Business law needs to encourage ethical behaviour in order to build a sustainable recovery from the pandemic, according to a recent ACCA report, Tenets of business law: A framework for the future.
The fundamental requirement needed to build better economies and societies, it argues, is trust. Society depends on business, and business depends on trust. Buyers and sellers need to trust each other, owners need to trust managers, and people affected by decisions need to trust those making them.
A sustainable recovery requires people and businesses to collaborate and cooperate
Tenets of business law, first published by ACCA in 2017, sets out the four key business law principles (see panel) that ACCA believes underpin a good environment for doing business – allowing business partners to trust one another, resolve disputes when they arise, and create value for the wider good – along with five mechanisms that put meaning into practice.
The latest report update emphasises that in order to have real meaning in practice, the law must:
- provide dispute resolution mechanisms that are fair and transparent, reasonably fast, cost-effective and confidential
- provide encouragement for business enterprises, such as allowing for a corporate structure (for example, limited liability) that encourages sensible risk-taking by entrepreneurs
- support an ethical approach to business, perhaps through legal as well as voluntary codes
- maintain stability and confidence, including confidence in the market and financial system, and an environment in which businesses have confidence in dealing with each other
- enable business to drive society’s prosperity, by formulating a framework in which business success makes a net positive contribution to society’s prosperity.
- Tenets of business law argues that ‘the application of clear and effective business laws to underpin a sustainable economy for the future is more important than ever’ as the world recovers from the pandemic.
The impact of mega trends such as digitisation, demographic and social change, and climate change and resource scarcity in recent years has caused many businesses to rethink their business models. Covid-19 has ushered in more disruption and has highlighted the importance of resilient business models and cooperative action.

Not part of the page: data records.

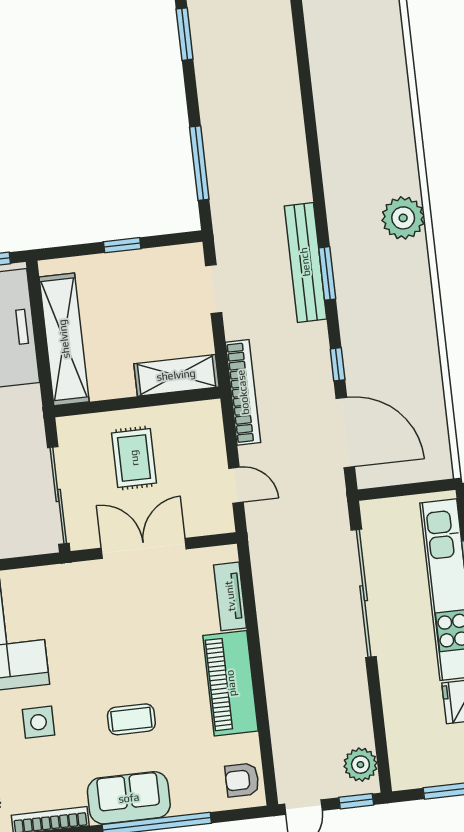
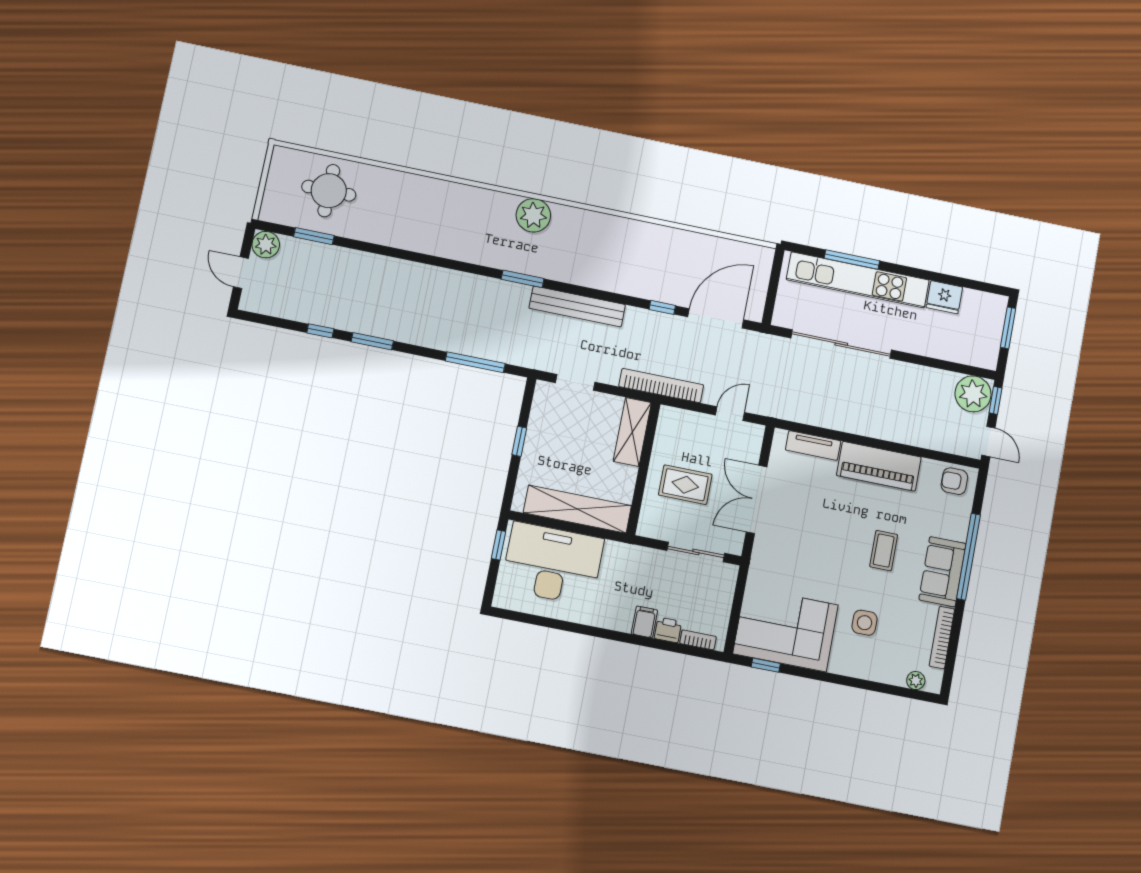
plant: (403, 218) -> (533, 215), moved
window: (327, 273) -> (523, 279), moved
sliding door: (58, 495) -> (696, 552), width x0.73
plant: (360, 765) -> (973, 394), width x1.36, depth x1.36
armchair: (242, 780) -> (954, 481), turned 90

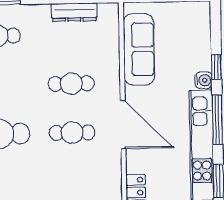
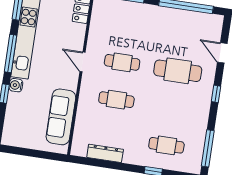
door: (123, 125) -> (83, 62), width x0.53

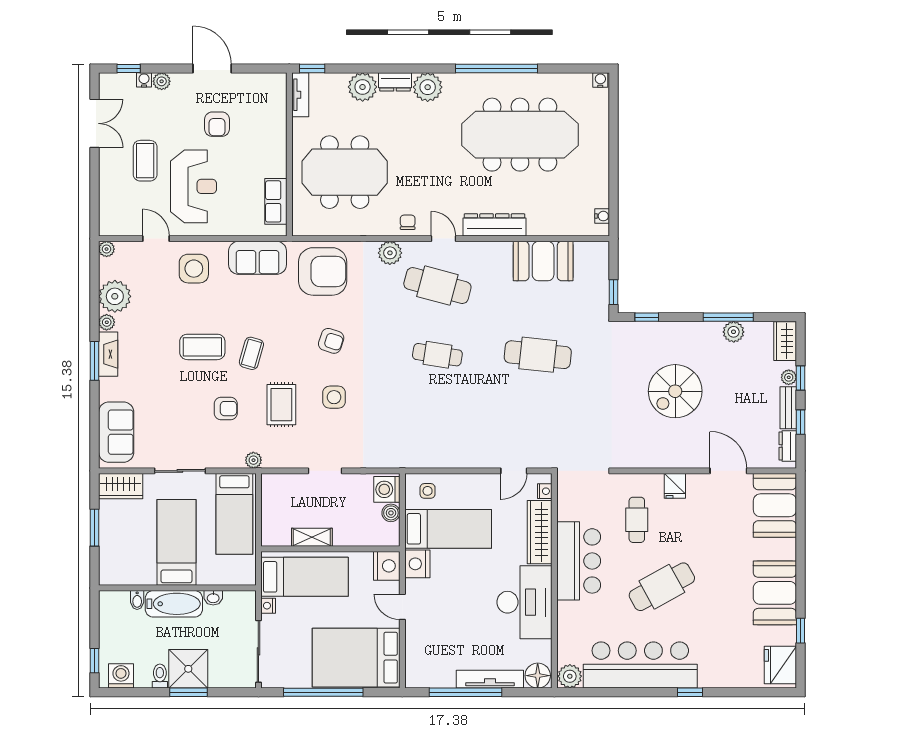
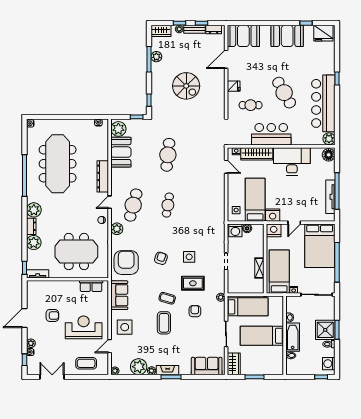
coffee table: (145, 161) -> (86, 363), moved
meeting table: (345, 172) -> (76, 252), turned 90
plant: (589, 256) -> (118, 129), added
tv unit: (490, 679) -> (330, 197), moved

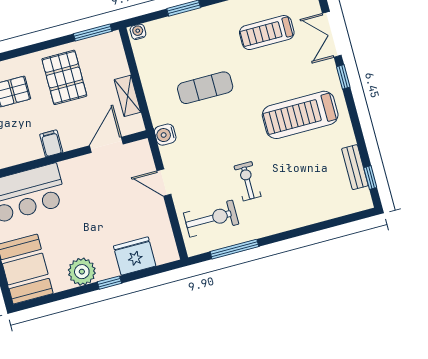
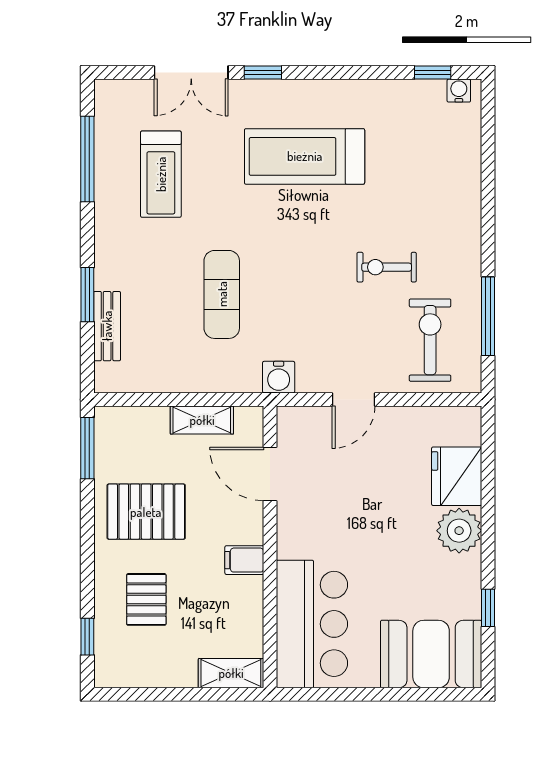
water cooler: (138, 32) -> (459, 91), moved, turned 90
treadmill: (300, 115) -> (305, 156), turned 90
bench: (355, 167) -> (107, 326), moved, turned 90
plant: (82, 272) -> (459, 531), moved
window: (109, 283) -> (488, 608), moved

Key principles of business law
Simplicity – the laws that govern business should be stringent but not complex. Simpler laws are more difficult to break undetected, and less onerous and expensive to implement.
Openness and transparency – lawmakers should be open and transparent with business when designing and implementing business law. Businesses need a predictable environment, which means being forewarned of government’s intentions and having transparent consultation.
Fairness – business law must be applied consistently and equally among business enterprises. The legitimacy of business law depends on businesses adopting it and following it voluntarily, and in the belief and expectation that it has been designed and is operated for the wider public good.
Accountability – business law should facilitate the accountability of business, fostering trust in business. Business should be prepared to explain its actions and strategies to stakeholders, and the legal framework should give stakeholders confidence that disclosures are complete and comparable.
Framework for prosperity
A legal framework that helps business to drive the prosperity of society will be critical. ‘A sustainable organisation is one committed to minimising the environmental impact while putting social justice and social responsibility at the heart of strategy,’ says the report. But these commitments must be measured reliably and communicated clearly.
The report also points out that if we are to build better economies and societies during the recovery, we cannot rely on punitive laws to make people do the right thing. Business has always been built on trust, but this does not necessarily mean the same in today’s context as it has in the past.
The existing mechanisms of business law were built to enable person-to-person trade, with records kept on paper. How can trustworthiness be measured in a world of digital transactions, for example?
A sustainable recovery requires people and businesses to collaborate and cooperate. The integrity of partners and decision-makers will be a key element in driving sustainable economic activity. The report points out that accountants, who work to strict ethical standards, are ideally placed to provide assurance of integrity and facilitate the trust essential to rebuilding our economies and societies.